Auch ihre Gefährten pilgern nicht aus religiösen Gründen: Der junge Araber Said läuft nur mit, um seiner großen Liebe Camille nahe zu sein. Sie hat die Reise zum Abitur geschenkt bekommen. Sein analphabetischer Freund Ramzi wähnt sich gar auf dem Weg nach Mekka und Mathilde pilgert, weil sie ihre Krebserkrankung überstanden hat und die körperliche Herausforderung sucht. Der Reiseleiter Guy führt eine zum Scheitern verurteilte Fernbeziehung und ist genervt von seiner halbherzigen Reisegruppe, die sich ständig untereinander anfeindet.

Naive Lösungen für große Probleme

Trotz der viel versprechenden Konstellation von Figuren bleibt der Film oberflächlich. Die Probleme der Einzelnen und die Konflikte innerhalb der Gruppe werden nur angerissen, die Lösungen sind zu einfach, um realistisch zu sein. Clara bringt Ramzi Lesen und Schreiben bei, Claude und Mathilde kommen sich näher und auch Said scheint bei Camille Erfolg zu haben. Einem Analphabeten auf einer anstrengenden Reise abends in kurzer Zeit das Lesen beibringen zu wollen, ist jedoch reichlich naiv. Ganz nebenbei besiegt Pierre auch noch seine Tablettensucht.

In die Szenen der Wanderung sind kryptische Bilder eingeschoben, die die Alpträume und Ängste der Reisenden zeigen. Da wird Ramzi von einem riesigen Buchstaben angegriffen. Mathilde hat Angst, ohne Kopftuch gesehen zu werden, weil sie durch die Krebsbehandlung ihre Haare verloren hat. Und Pierre sieht seine Ehefrau, die sich mit ihrer Alkoholsucht langsam umbringt. Die Sequenzen entbehren jeder Erklärung - nicht immer ist ganz klar, was sie bedeuten und zu wem sie gehören. Sie zerreißen die Erzählung und wirken wie ein krampfhafter Versuch, der leichtfüßig daherkommenden Geschichte etwas mehr Tiefgang zu geben.

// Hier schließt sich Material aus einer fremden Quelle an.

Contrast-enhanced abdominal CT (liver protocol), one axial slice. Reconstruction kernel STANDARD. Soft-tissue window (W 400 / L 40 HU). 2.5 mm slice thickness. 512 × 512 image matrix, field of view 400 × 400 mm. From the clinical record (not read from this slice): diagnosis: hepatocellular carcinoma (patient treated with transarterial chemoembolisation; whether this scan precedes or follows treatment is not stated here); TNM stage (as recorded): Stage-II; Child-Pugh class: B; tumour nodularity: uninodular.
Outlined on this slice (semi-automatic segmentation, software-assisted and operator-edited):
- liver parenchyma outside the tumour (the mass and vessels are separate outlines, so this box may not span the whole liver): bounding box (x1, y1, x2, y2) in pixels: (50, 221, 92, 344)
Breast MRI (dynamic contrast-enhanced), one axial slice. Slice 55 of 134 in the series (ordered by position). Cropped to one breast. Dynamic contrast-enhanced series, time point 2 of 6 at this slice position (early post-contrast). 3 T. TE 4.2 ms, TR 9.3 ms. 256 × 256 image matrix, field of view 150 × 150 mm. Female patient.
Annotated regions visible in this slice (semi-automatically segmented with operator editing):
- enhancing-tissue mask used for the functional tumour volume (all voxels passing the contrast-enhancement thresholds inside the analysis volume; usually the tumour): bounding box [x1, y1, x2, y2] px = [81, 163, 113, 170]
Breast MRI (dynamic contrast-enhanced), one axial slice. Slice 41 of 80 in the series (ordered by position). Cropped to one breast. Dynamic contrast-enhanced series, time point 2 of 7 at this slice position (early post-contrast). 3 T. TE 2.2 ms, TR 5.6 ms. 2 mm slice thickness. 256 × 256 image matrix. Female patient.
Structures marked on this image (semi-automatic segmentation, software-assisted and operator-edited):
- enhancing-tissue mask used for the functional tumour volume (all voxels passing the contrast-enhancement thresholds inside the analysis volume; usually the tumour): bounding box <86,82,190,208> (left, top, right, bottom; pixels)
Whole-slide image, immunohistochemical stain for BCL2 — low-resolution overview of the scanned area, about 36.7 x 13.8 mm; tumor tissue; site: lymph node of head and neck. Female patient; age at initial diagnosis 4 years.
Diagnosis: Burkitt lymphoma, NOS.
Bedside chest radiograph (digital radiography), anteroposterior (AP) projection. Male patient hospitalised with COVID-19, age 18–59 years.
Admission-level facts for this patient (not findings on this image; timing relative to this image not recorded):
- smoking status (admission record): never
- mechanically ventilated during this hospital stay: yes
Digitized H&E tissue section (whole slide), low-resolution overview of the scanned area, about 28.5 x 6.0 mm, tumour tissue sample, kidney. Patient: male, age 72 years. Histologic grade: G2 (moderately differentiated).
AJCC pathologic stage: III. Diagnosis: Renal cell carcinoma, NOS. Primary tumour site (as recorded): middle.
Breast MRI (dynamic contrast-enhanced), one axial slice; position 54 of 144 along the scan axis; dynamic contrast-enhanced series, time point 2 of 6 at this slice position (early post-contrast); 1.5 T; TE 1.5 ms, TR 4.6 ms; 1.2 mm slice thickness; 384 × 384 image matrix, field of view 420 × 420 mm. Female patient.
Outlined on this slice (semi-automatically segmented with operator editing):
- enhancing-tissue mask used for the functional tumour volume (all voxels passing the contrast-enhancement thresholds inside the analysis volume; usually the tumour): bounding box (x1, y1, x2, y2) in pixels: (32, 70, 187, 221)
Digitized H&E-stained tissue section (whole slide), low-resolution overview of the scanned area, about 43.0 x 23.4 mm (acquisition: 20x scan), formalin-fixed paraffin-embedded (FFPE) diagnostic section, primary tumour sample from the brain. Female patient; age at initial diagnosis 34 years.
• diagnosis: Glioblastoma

Spagat zwischen Tiefgang und Komödie misslingt

"Saint Jacques" zeigt, dass das "Modethema" Pilgern allein keinen guten Film ausmacht. Sicherlich ist der Spagat zwischen Tiefgründigkeit und leichter Unterhaltung machbar. Der Regisseurin und Drehbuchautorin Coline Serreau, die mit "Drei Männer und ein Baby" große Erfolge feierte, gerät er jedoch sehr ungelenk. Komische Szenen wie die, in der Pierre beim nächtlichen Telefonat barfuß in frische Kuhfladen tritt, prallen auf so bitterernste, wie die, in der er seine Frau anruft, die im Krankenhaus liegt, weil sie sich ins Koma gesoffen hat.

Für einen Film, der wirklich bewegt und im Gedächtnis bleibt, hätte Serreau es wagen sollen, die angeschnittenen Probleme weiter auszuführen. Für eine kurzlebige Komödie hätte sich die Konsequenz gelohnt, auf die Traumszenen und Andeutungen zu verzichten. So sind die halbherzigen Reisenden aber vor allem eines: ein Spiegelbild der Umsetzung.